Grzyby mun, czyli kultowy składnik kuchni azjatyckiej

Podejrzewamy, że wśród naszych czytelników nie brakuje smakoszy azjatyckich potraw. Jeśli rzeczywiście tak jest, prawdopodobnie słyszeliście już o suszonych grzybach mun, które uważa się za nieodłączny składnik wegetariańskiej kuchni chińskiej. I nic dziwnego, bo ich delikatny smak i chrupka konsystencja są nie do podrobienia – ale czy wiedzieliście, że te kultowe grzyby rosną także w Polsce?

Reklama

Powszechnie uważa się, że grzyby mun rosną przede wszystkim w Chinach, Indiach na Wyspach Pacyfiku czy Hawajach. Co więcej, są to jadalne, ale dziko rosnące grzyby, które znajdziemy na pniach drzew i ich kłodach.

Z tego względu wiele osób uważa je za produkt być może nie ekskluzywny, ale dosyć ciężki w zdobyciu. Oczywiście pojawiają się w chińskich marketach czy w niektórych polskich supermarketach, tyle że – cóż - trzeba się ich naszukać.

A może właśnie nie? Wszystko wskazuje na to, że grzyby mun od lat rosły również w polskich lasach obok prawdziwków, kani czy podgrzybków, tyle że do tej pory znaliśmy je pod inną nazwą.

Grzyby mun w Polsce, czyli uszaki bzowe

Dla polskich grzybiarzy grzyby mun będą uszakami bzowymi lub – bardziej potocznie – chińskimi smardzami. Ich pierwotna nazwa brzmi auricila-judae, czyli w wolnym tłumaczeniu „ucho Judasza”, co ma nawiązywać do śmierci jednego z apostołów Jezusa Chrystusa. Skąd takie skojarzenie?

Jak czytamy w Biblii, gdy Judasz zdał sobie sprawę z tego, że zdradził Mesjasza, miał powiesić się na drzewie dzikiego bzu, na którym rosły uszaki bzowe. Ot cała historia!

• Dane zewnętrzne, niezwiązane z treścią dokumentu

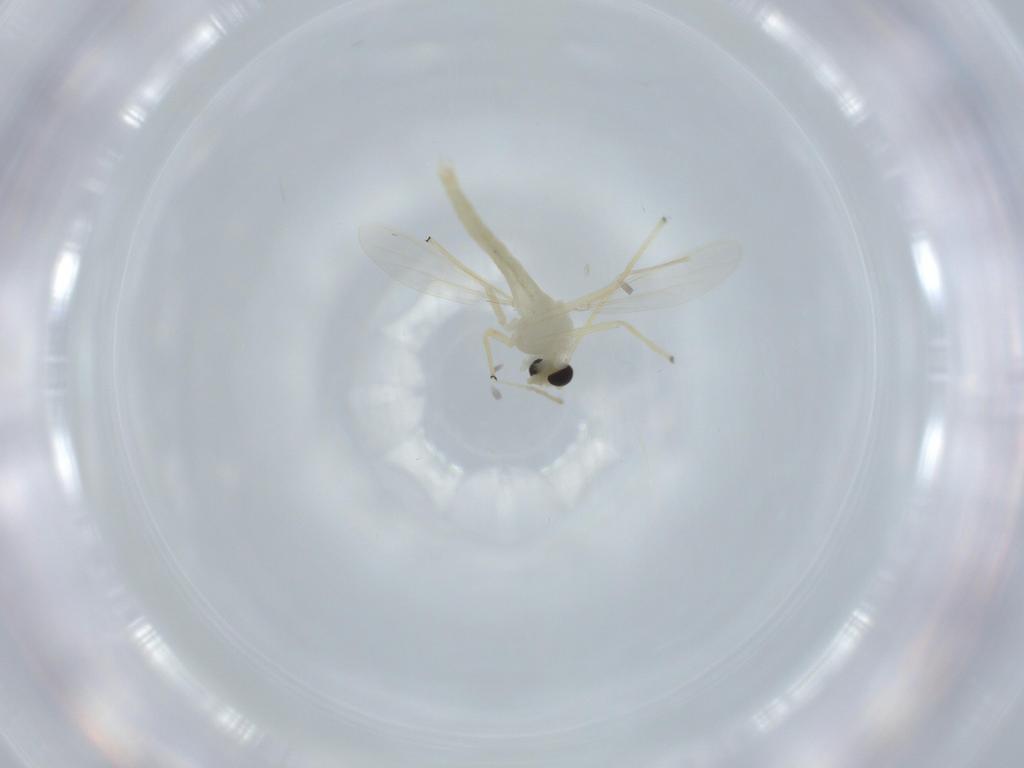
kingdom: Animalia
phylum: Arthropoda
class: Insecta
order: Diptera
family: Chironomidae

Polskie grzyby mun znajdziemy przede wszystkim w lasach położonych w wysokich partiach gór. Zwykle porastają pnie topoli, orzechów włoskich czy klony i występują przez cały rok – tyle że ich smak różni się w zależności od sezonu.

 

Polskie grzyby mun – kiedy zbierać?

Grzybów mun generalnie w żadnym okresie nie uważa się za grzyby trujące, tyle że partie zbierane w pierwszej połowie roku są nie tylko bardziej kształtne, ale także zawierają więcej wapnia, białka i mniej tłuszczu niż te zbierane w drugiej połowie roku.

Co więcej, grzybiarze ostrzegają przed bardzo zdradliwą pomyłką. Otóż uszaki bzowe są bardzo podobne do innych grzybów - uszaków skórnikowatych, czyli auricularia mesenterica. Są one co prawda nieco większe i bardziej filcowate w dotyku, ale mimo to wiele osób nie jest na tyle obeznana z tematem, aby je odróżnić.

Jeśli tego typu pomyłka nam się zdarzy, nie ma się co martwić. Uszak skórnikowaty nie jest trujący, ale ze względu na niezbyt przyjemne doznania kulinarne, uznano go za niejadalnego. 

 

Grzyby mun – właściwości zdrowotne

Grzyby mun słyną ze swoich niezwykłych właściwości smakowych, ale nie można odebrać im także licznych właściwości zdrowotnych.

Pierwszą rzeczą, o jakiej warto wspomnieć, jest bogactwo przeciwutleniaczy, które mają wychwytywać wolne rodniki i w ten sposób zapobiegać powstawaniu różnych chorób, w tym także tych poważniejszych np. nowotworu lub chorób sercowo-naczyniowych.

Poza tym, grzyby mun zawierają mnóstwo błonnika, witaminy B2 i B3, żelaza, wapnia, magnezu oraz potasu. Zgodnie z badaniami, w 100 g grzybów znajdziemy 50 proc. zalecanego dziennego spożycia każdej z wymienionych witamin czy składników mineralnych.

A z czym jeść grzyby mun - czy też bardziej po polsku - uszaki bzowe? 

 

Jak podawać i z czym jeść grzyby mun?

Grzyby mun to doskonały dodatek do dań wegetariańskich i mięsnych. Zwykle wykorzystywane są jako składnik wszelkiego rodzaju sosów, zup czy sałatek.

Po doprawieniu i namoczeniu doskonale sprawdzą się jako dodatek do farszu do sajgonek bądź chińskich pierożków gyoza, choć tak naprawdę sposób ich wykorzystania jest dowolny.

My uwielbiamy grzyby mun w połączeniu z makaronem Chow Mein, cebulą, papryką i sosem sojowym. A jaki wy macie na nie sposób?